Diese Epoche der „Ecclesia Magistra“ aber ist für den Papst Vergangenheit: „Wir sind nicht mehr in der Christenheit, nicht mehr“. Heute seien die Christen weder die einzigen noch die ersten noch die am meisten Gehörten, die Kultur hervorbrächten. Aus diesem Grund erkannte Franziskus die Notwendigkeit einer Änderung der pastoralen Denkart, was allerdings nicht einer „relativistischen Pastoral“ gleichkommen dürfe: „Nein, das nicht – dass man dann, um in der ‚kulturellen Küche’ präsent zu sein, den Horizont des Evangeliums verliert, den Menschen sich selbst überlässt und er sich aus der Hand Gottes ‚emanzipiert’: nein, das nicht.
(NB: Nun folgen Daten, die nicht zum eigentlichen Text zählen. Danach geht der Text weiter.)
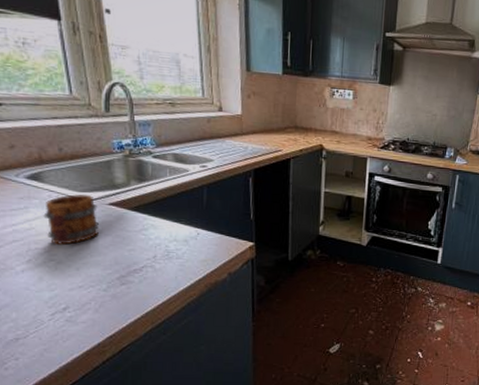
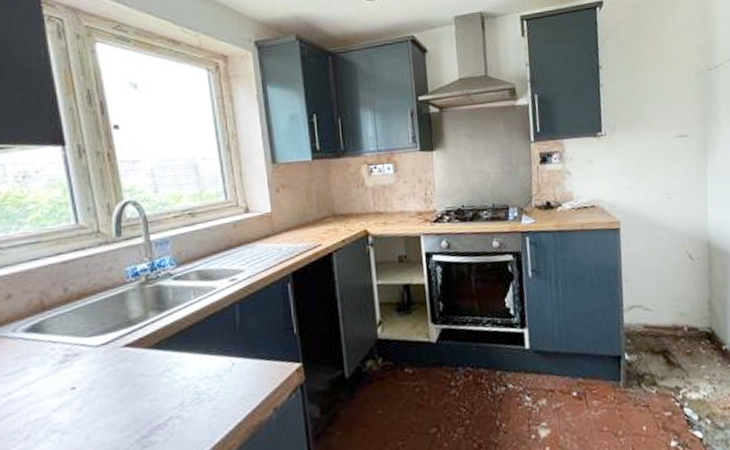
mug: present [43,194,100,245] -> none [45,339,114,410]

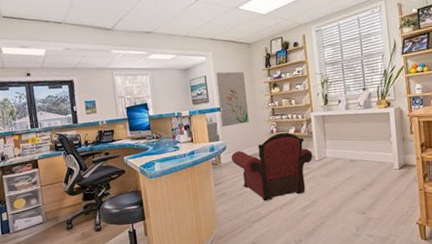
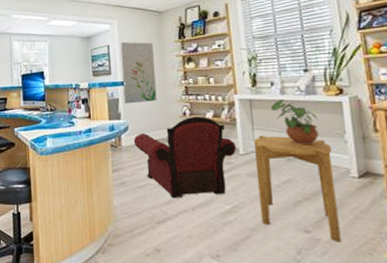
side table: none [326,143,387,218] -> present [254,135,342,242]
potted plant: none [338,114,373,149] -> present [270,99,319,145]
Das ist der relativistische Weg, der bequemste Weg. Derartiges dürfte sich nicht ‚Pastoral’ nennen! Wer so handelt, hat kein wahres Interesse für den Menschen, sondern überlässt ihn der Gewalt zweier gleich schwerer Gefahren: sie verbergen ihm Jesus und die Wahrheit über den Menschen. Und Jesus und die Wahrheit über den Menschen verbergen – das sind zwei schwere Gefahren! Es ist dies der Weg, der den Menschen zur Einsamkeit des Todes führt“, der Weg der spirituellen Weltlichkeit (vgl. Evangelii gaudium 93-97).

Was will also der Papst in dieser Zeit, in der „wir nicht mehr in der Christenheit“ sind? Den Mut zu einer wagemutigen evangelisierenden Pastoral ohne Ängste, denn: „Der Mann, die Frau, die Familien und die verschiedenen Gruppen, die in den Städten wohnen, erwarten von uns – und dessen bedürfen sie für ihr Leben – die Frohe Botschaft, die Jesus und sein Evangelium ist. So oft höre ich, wie gesagt wird, man schäme sich, sich als Christ zu exponieren. Wir müssen daran arbeiten, bei der Verkündigung Jesu Christi keine Scham oder Zurückhaltung zu haben. Wir müssen nach dem ‚Wie’ suchen. Das ist eine Schlüssel-Arbeit“.

Franziskus fordert dazu auf, den Glauben zu säen, Schritt für Schritt den Glauben zu erwecken, durch das Zeugnis des christlichen Lebens. Der Papst will eine „samaritanische Kirche“, in der die Qualität der Pastoral im Zeugnis der Kirche und eines jeden einzelnen Christen besteht: „Als Papst Benedikt gesagt hat, dass die Kirche nicht durch Proselytismus, sondern durch Anziehung wächst, sprach er davon. Das Zeugnis, das anzieht, lässt die Leute neugierig werden“. Diese Neugier, die immer mehr in den wahren Glauben hineindrängt: sie ist einer der Kernpunkte des „Reform-Programms“ von Papst Franziskus für die Kirche.